Nyonya Nala langsung menghela napas panjangnya, sebenarnya apa yang bisa gadis itu lakukan? semua pekerjaan rumah sama sekali tidak bisa dilakukannya, mulai dari menyapu, mengepel, mencuci bahkan memasak.
"Sudah-sudah, kamu juga salah Nala didalam ada kompor kenapa menggunakan kayu bakar." tegur kakek Hadikusumo.
"Sekarang bersihkan dirimu nak!" imbuhnya beralih menatap kearah Gia yang masih mengenakan piyamanya dengan sebagian wajah sedikit menghitam karena terkena asap.
"Tentu saja kek terima kasih," Gia pun segera berlalu pergi dari sana dengan riang gembira karena pada akhirnya sudah tak ada lagi tugas untuknya padahal jika di rumahnya mungkin saat ini ia masih bergelung dengan kasur empuknya.
Hari yang sangat lelah pikirnya bahkan baru setengah hari di rumah ini rasanya seperti setahun, kemudian setelah membersihkan dirinya gadis itu pun nampak menghubungi kedua orang tuanya namun lagi-lagi tak bisa lalu mencoba menghubungi kedua temannya juga tak bisa tersambung. Sebenarnya jaringan internet yang susah atau mereka yang tak bisa di hubungi?
Karena lelah akhirnya gadis itu pun langsung tertidur, apakah menikah sesulit ini?
Siang harinya terdengar ketukan pintu dari luar dan Gia yang tertidur pulas sontak membuka matanya.
"Nak Gia, ayo makan siang!"
Terdengar suara kakek Hadikusumo dan itu membuat gadis itu segera beranjak bangun. "Sebentar!" sahutnya lalu setelah merapikan rambutnya ia pun segera keluar dari kamarnya.

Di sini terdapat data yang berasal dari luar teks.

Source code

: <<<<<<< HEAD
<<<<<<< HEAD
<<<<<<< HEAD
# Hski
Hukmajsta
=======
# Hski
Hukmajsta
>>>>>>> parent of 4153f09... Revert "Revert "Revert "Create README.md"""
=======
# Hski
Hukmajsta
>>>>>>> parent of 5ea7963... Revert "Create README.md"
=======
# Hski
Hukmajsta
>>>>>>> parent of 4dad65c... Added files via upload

Rupanya semua sudah berkumpul di meja makan termasuk sang suami yang entah sejak kapan pria itu kembali dari kota.
"Oh astaga?"
Nyonya Nala langsung melotot ketika melihat menantunya itu datang dan itu membuat yang lainnya juga sontak menoleh kearah gadis itu.
Bagaimana tidak, siang itu Gia nampak mengenakan rok pendek dengan atasan crop top yang menampakkan pusarnya dengan rambut dicepolnya keatas hingga membuat kakek Hadikusumo langsung mengalihkan pandangannya begitu juga dengan Gio namun tidak dengan Jordi yang seakan menikmati pemandangan dihadapannya tersebut tapi sang istri langsung mencubit pahanya dengan kencang.
"Maaf aku terlambat," ucap Gia seraya menarik kursi disebelah sang suami tanpa mempedulikan tatapan semua orang akan penampilannya.
"A-apa kamu tidak ada pakaian lain?"
Tentu saja nyonya Nala langsung murka, di kampungnya masih sangat menjunjung tinggi kesopanan dalam berpakaian bahkan kebanyakan dari mereka selalu memakai pakaian panjang hingga semata kaki.
"Memang ada apa dengan pakaian ku?" Gia justru nampak memutar tubuhnya memperlihatkan penampilannya tersebut hingga membuat Jordi hampir saja meneteskan air liurnya jika saja Gio tak segera beranjak dari duduknya lantas mengangkat tubuh sang istri bak karung beras dan dibawanya kembali ke kamarnya.
"A-apa yang kamu lakukan? lepaskan aku!" Gia terus saja memukuli punggung pria itu meskipun itu tak berarti apapun.